Wat we hierbij niet moeten vergeten is dat beleggers beleggen in portefeuilles die grofweg in lijn zijn met de wereldeconomie. Dus als de wereldeconomie in het juiste tempo decarboniseert, hoeven beleggers in feite niet zo veel te doen met hun portefeuilles. Maar we weten dat dit helaas niet het geval is. Als we de afstemming van huidige portefeuilles meten, komen we uit boven een temperatuurstijging van 2 graden. De wereldeconomie stevent namelijk af op een stijging van meer dan 3 graden, als alles bij het oude blijft. Het risicobudget dat nodig is om portefeuilles af te stemmen op het Akkoord van Parijs kan door de jaren heen dan ook flink veranderen. Dit is iets om goed in de gaten te houden.
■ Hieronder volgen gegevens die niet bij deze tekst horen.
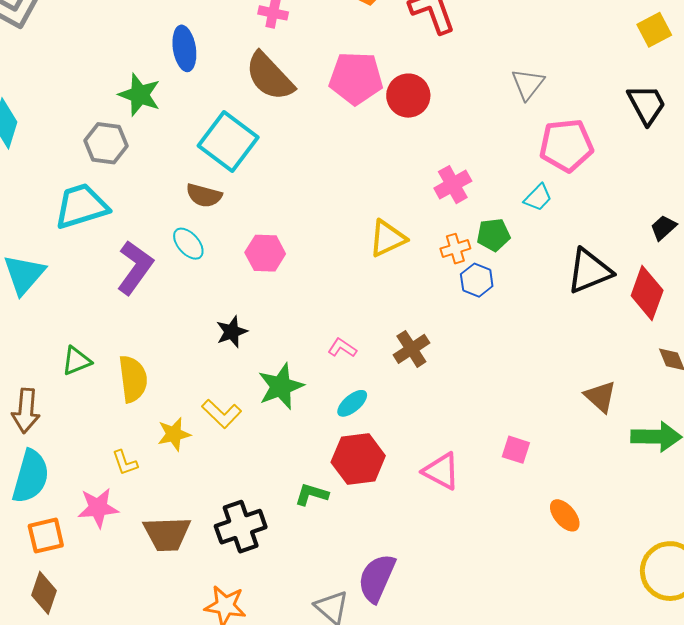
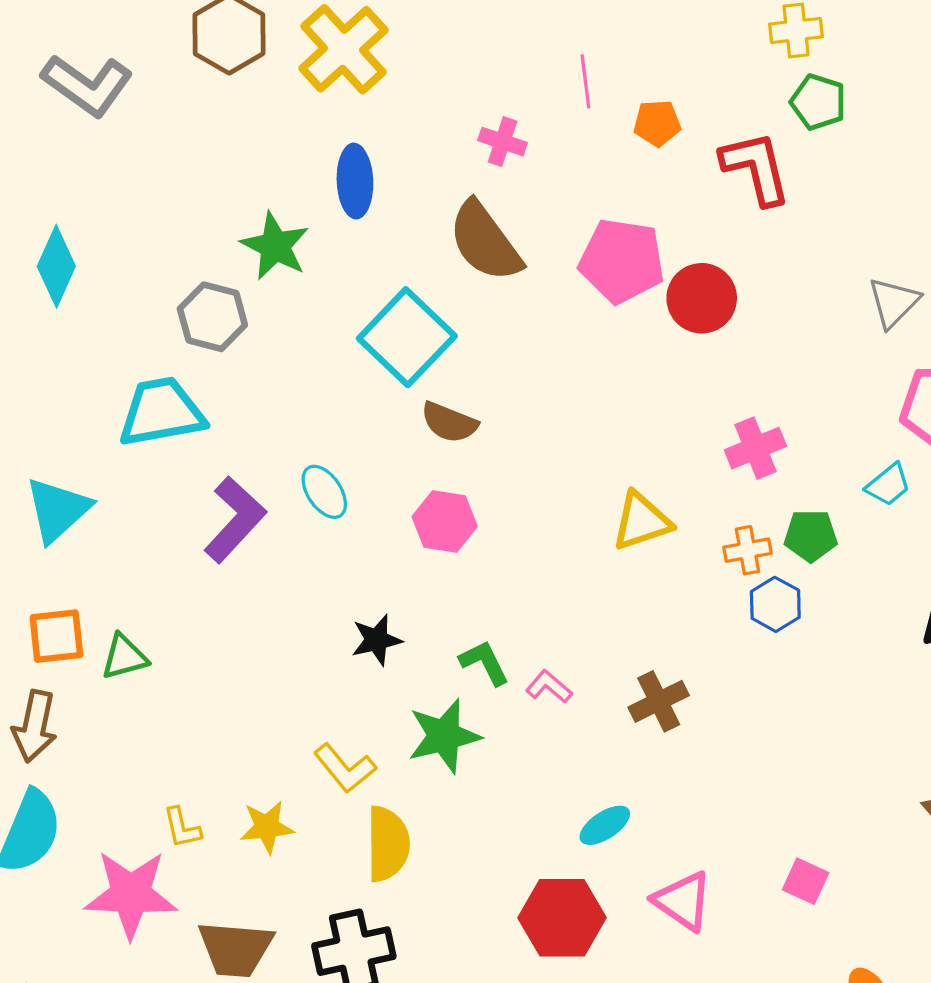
brown semicircle: (204, 195) -> (449, 422), moved
yellow semicircle: (133, 379) -> (388, 844), moved
cyan ellipse: (352, 403) -> (605, 825), moved
yellow star: (174, 434) -> (267, 827), moved
red hexagon: (358, 459) -> (562, 918), moved
green L-shape: (312, 494) -> (484, 663), moved, turned 40
pink star: (98, 508) -> (131, 894), size x1.4
orange square: (46, 536) -> (56, 636), moved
Engagement of geen engagement?
Een van de belangrijkste vragen, in mijn ogen, is of het decarboniseren van portefeuilles echt een verschil maakt in de wereld. Met andere woorden: als we bedrijven met een hoge CO2-intensiviteit verkopen, dragen we dan bij aan het terugdringen van de uitstoot? Het antwoord hierop is natuurlijk: niet direct. Maar als meer beleggers dit doen, gaan we hier op lange termijn zeker het effect van zien.
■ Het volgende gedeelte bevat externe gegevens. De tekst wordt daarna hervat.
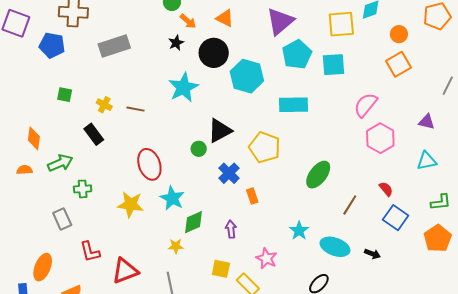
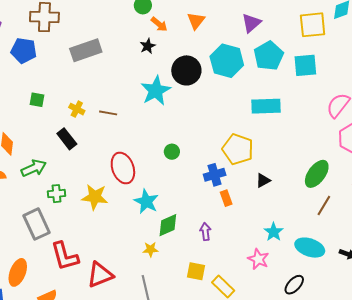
orange triangle: (225, 18) -> (196, 21), turned 42
purple triangle: (280, 21) -> (251, 23), size x0.7
black circle: (214, 53) -> (186, 70), moved
cyan hexagon: (247, 76) -> (227, 61), moved
black triangle: (220, 131) -> (263, 181), moved, size x0.6
blue cross: (229, 173) -> (215, 175), moved, turned 30
green ellipse: (318, 175) -> (317, 174), moved
yellow star: (130, 204) -> (95, 197), moved
gray rectangle: (62, 219) -> (37, 224), size x1.4
red L-shape: (90, 252) -> (65, 256), size x1.4
pink star: (267, 258) -> (258, 259), moved

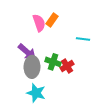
Een nog belangrijkere vraag is waar de energietransitie het meest mee is gediend. We krijgen vaak de vraag wat beter is: engagement of het afstoten van beleggingen? Het antwoord daarop is eigenlijk heel simpel. Adam Matthews van de Church of England verwoordde het heel mooi – ik had het zelf niet beter kunnen zeggen – tijdens een van onze SI-events: “Het is heel legitiem om belegd te blijven in een CO2-intensief bedrijf als dat bedrijf geloofwaardige transitieplannen opstelt, met het Akkoord van Parijs als wetenschappelijke en economische basis. Doet het bedrijf dat niet en probeert het alleen maar een groen imago te verkopen, dan kun je beter uitstappen. Daar moet je heel zorgvuldig naar kijken.”
Dit vraagt om onderzoek, zoals het Transition Pathway Initiative en het Science-Based Target Initiative, en hard werken. We hebben nog niet alle antwoorden, maar één ding is zeker: we moeten door! In 2021 moeten we de ambitie vertalen naar meetbare doelen en acties.